(Dataset entries)
------------
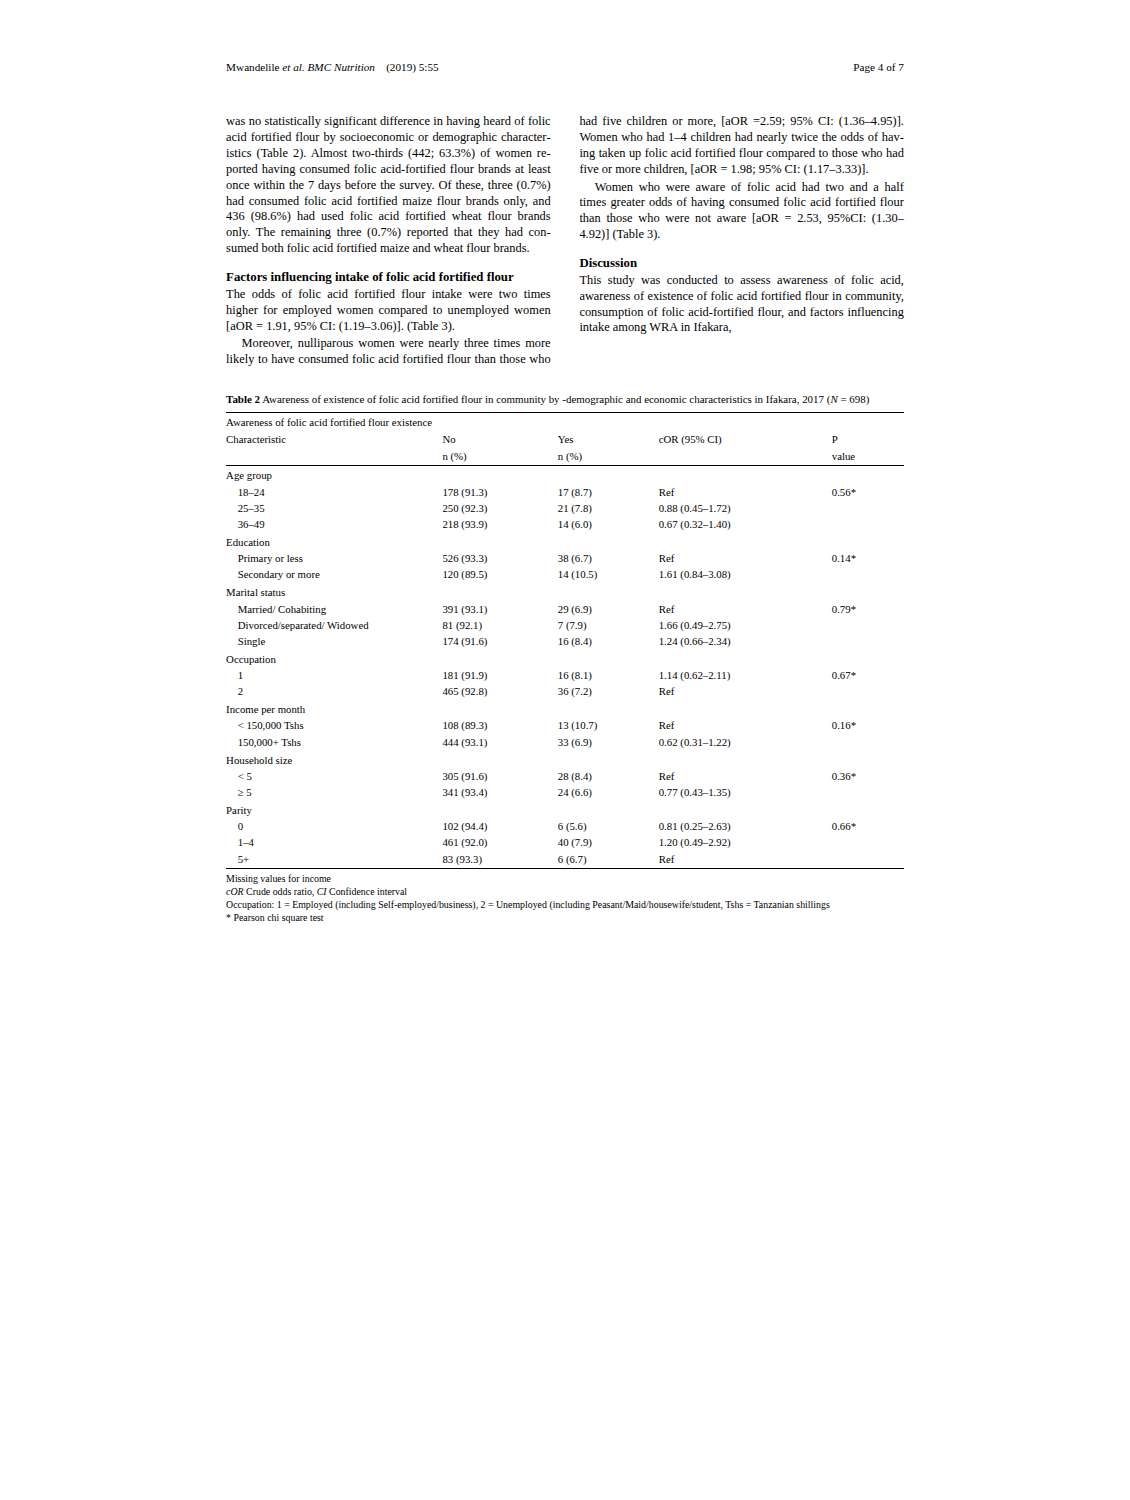Mwandelile et al. BMC Nutrition (2019) 5:55
Page 4 of 7
was no statistically significant difference in having heard of folic acid fortified flour by socioeconomic or demographic characteristics (Table 2). Almost two-thirds (442; 63.3%) of women reported having consumed folic acid-fortified flour brands at least once within the 7 days before the survey. Of these, three (0.7%) had consumed folic acid fortified maize flour brands only, and 436 (98.6%) had used folic acid fortified wheat flour brands only. The remaining three (0.7%) reported that they had consumed both folic acid fortified maize and wheat flour brands.
Factors influencing intake of folic acid fortified flour
The odds of folic acid fortified flour intake were two times higher for employed women compared to unemployed women [aOR = 1.91, 95% CI: (1.19–3.06)]. (Table 3).
Moreover, nulliparous women were nearly three times more likely to have consumed folic acid fortified flour than those who had five children or more, [aOR =2.59; 95% CI: (1.36–4.95)]. Women who had 1–4 children had nearly twice the odds of having taken up folic acid fortified flour compared to those who had five or more children, [aOR = 1.98; 95% CI: (1.17–3.33)].
Women who were aware of folic acid had two and a half times greater odds of having consumed folic acid fortified flour than those who were not aware [aOR = 2.53, 95%CI: (1.30–4.92)] (Table 3).
Discussion
This study was conducted to assess awareness of folic acid, awareness of existence of folic acid fortified flour in community, consumption of folic acid-fortified flour, and factors influencing intake among WRA in Ifakara,
Table 2 Awareness of existence of folic acid fortified flour in community by -demographic and economic characteristics in Ifakara, 2017 (N = 698)
| Awareness of folic acid fortified flour existence |
| --- |
| Characteristic | No | Yes | cOR (95% CI) | P |
| | n (%) | n (%) | | value |
| Age group | | | | |
| 18–24 | 178 (91.3) | 17 (8.7) | Ref | 0.56* |
| 25–35 | 250 (92.3) | 21 (7.8) | 0.88 (0.45–1.72) | |
| 36–49 | 218 (93.9) | 14 (6.0) | 0.67 (0.32–1.40) | |
| Education | | | | |
| Primary or less | 526 (93.3) | 38 (6.7) | Ref | 0.14* |
| Secondary or more | 120 (89.5) | 14 (10.5) | 1.61 (0.84–3.08) | |
| Marital status | | | | |
| Married/ Cohabiting | 391 (93.1) | 29 (6.9) | Ref | 0.79* |
| Divorced/separated/ Widowed | 81 (92.1) | 7 (7.9) | 1.66 (0.49–2.75) | |
| Single | 174 (91.6) | 16 (8.4) | 1.24 (0.66–2.34) | |
| Occupation | | | | |
| 1 | 181 (91.9) | 16 (8.1) | 1.14 (0.62–2.11) | 0.67* |
| 2 | 465 (92.8) | 36 (7.2) | Ref | |
| Income per month | | | | |
| < 150,000 Tshs | 108 (89.3) | 13 (10.7) | Ref | 0.16* |
| 150,000+ Tshs | 444 (93.1) | 33 (6.9) | 0.62 (0.31–1.22) | |
| Household size | | | | |
| < 5 | 305 (91.6) | 28 (8.4) | Ref | 0.36* |
| ≥ 5 | 341 (93.4) | 24 (6.6) | 0.77 (0.43–1.35) | |
| Parity | | | | |
| 0 | 102 (94.4) | 6 (5.6) | 0.81 (0.25–2.63) | 0.66* |
| 1–4 | 461 (92.0) | 40 (7.9) | 1.20 (0.49–2.92) | |
| 5+ | 83 (93.3) | 6 (6.7) | Ref | |
Missing values for income
cOR Crude odds ratio, CI Confidence interval
Occupation: 1 = Employed (including Self-employed/business), 2 = Unemployed (including Peasant/Maid/housewife/student, Tshs = Tanzanian shillings
* Pearson chi square test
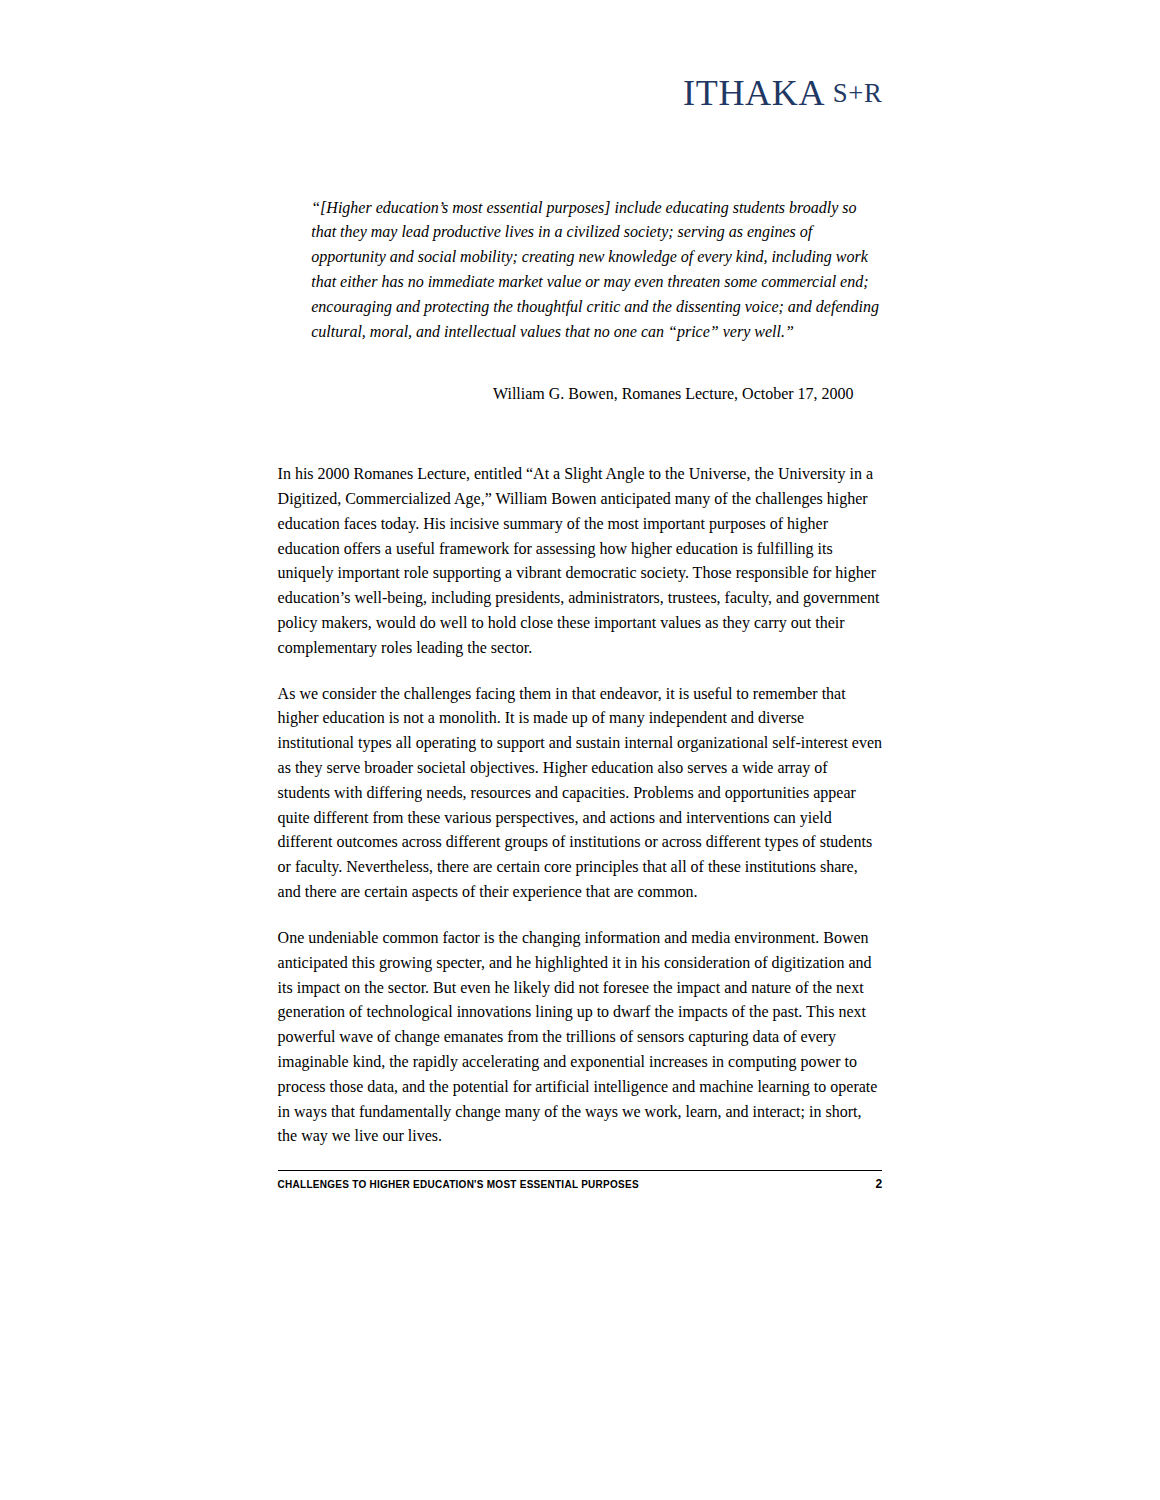ITHAKA S+R
“[Higher education’s most essential purposes] include educating students broadly so that they may lead productive lives in a civilized society; serving as engines of opportunity and social mobility; creating new knowledge of every kind, including work that either has no immediate market value or may even threaten some commercial end; encouraging and protecting the thoughtful critic and the dissenting voice; and defending cultural, moral, and intellectual values that no one can “price” very well.”
William G. Bowen, Romanes Lecture, October 17, 2000
In his 2000 Romanes Lecture, entitled “At a Slight Angle to the Universe, the University in a Digitized, Commercialized Age,” William Bowen anticipated many of the challenges higher education faces today. His incisive summary of the most important purposes of higher education offers a useful framework for assessing how higher education is fulfilling its uniquely important role supporting a vibrant democratic society. Those responsible for higher education’s well-being, including presidents, administrators, trustees, faculty, and government policy makers, would do well to hold close these important values as they carry out their complementary roles leading the sector.
As we consider the challenges facing them in that endeavor, it is useful to remember that higher education is not a monolith. It is made up of many independent and diverse institutional types all operating to support and sustain internal organizational self-interest even as they serve broader societal objectives. Higher education also serves a wide array of students with differing needs, resources and capacities. Problems and opportunities appear quite different from these various perspectives, and actions and interventions can yield different outcomes across different groups of institutions or across different types of students or faculty. Nevertheless, there are certain core principles that all of these institutions share, and there are certain aspects of their experience that are common.
One undeniable common factor is the changing information and media environment. Bowen anticipated this growing specter, and he highlighted it in his consideration of digitization and its impact on the sector. But even he likely did not foresee the impact and nature of the next generation of technological innovations lining up to dwarf the impacts of the past. This next powerful wave of change emanates from the trillions of sensors capturing data of every imaginable kind, the rapidly accelerating and exponential increases in computing power to process those data, and the potential for artificial intelligence and machine learning to operate in ways that fundamentally change many of the ways we work, learn, and interact; in short, the way we live our lives.
Challenges to Higher Education's Most Essential Purposes 2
------------
▶ Exercise
Write out exactly the lines above between the one with "Ref | 0.14* |" and the one with "William G. Bowen, Romanes", inclusive, with pictures left out.

▶ Output for this task
| Primary or less | 526 (93.3) | 38 (6.7) | Ref | 0.14* |
| Secondary or more | 120 (89.5) | 14 (10.5) | 1.61 (0.84–3.08) | |
| Marital status | | | | |
| Married/ Cohabiting | 391 (93.1) | 29 (6.9) | Ref | 0.79* |
| Divorced/separated/ Widowed | 81 (92.1) | 7 (7.9) | 1.66 (0.49–2.75) | |
| Single | 174 (91.6) | 16 (8.4) | 1.24 (0.66–2.34) | |
| Occupation | | | | |
| 1 | 181 (91.9) | 16 (8.1) | 1.14 (0.62–2.11) | 0.67* |
| 2 | 465 (92.8) | 36 (7.2) | Ref | |
| Income per month | | | | |
| < 150,000 Tshs | 108 (89.3) | 13 (10.7) | Ref | 0.16* |
| 150,000+ Tshs | 444 (93.1) | 33 (6.9) | 0.62 (0.31–1.22) | |
| Household size | | | | |
| < 5 | 305 (91.6) | 28 (8.4) | Ref | 0.36* |
| ≥ 5 | 341 (93.4) | 24 (6.6) | 0.77 (0.43–1.35) | |
| Parity | | | | |
| 0 | 102 (94.4) | 6 (5.6) | 0.81 (0.25–2.63) | 0.66* |
| 1–4 | 461 (92.0) | 40 (7.9) | 1.20 (0.49–2.92) | |
| 5+ | 83 (93.3) | 6 (6.7) | Ref | |
Missing values for income
cOR Crude odds ratio, CI Confidence interval
Occupation: 1 = Employed (including Self-employed/business), 2 = Unemployed (including Peasant/Maid/housewife/student, Tshs = Tanzanian shillings
* Pearson chi square test
ITHAKA S+R
“[Higher education’s most essential purposes] include educating students broadly so that they may lead productive lives in a civilized society; serving as engines of opportunity and social mobility; creating new knowledge of every kind, including work that either has no immediate market value or may even threaten some commercial end; encouraging and protecting the thoughtful critic and the dissenting voice; and defending cultural, moral, and intellectual values that no one can “price” very well.”
William G. Bowen, Romanes Lecture, October 17, 2000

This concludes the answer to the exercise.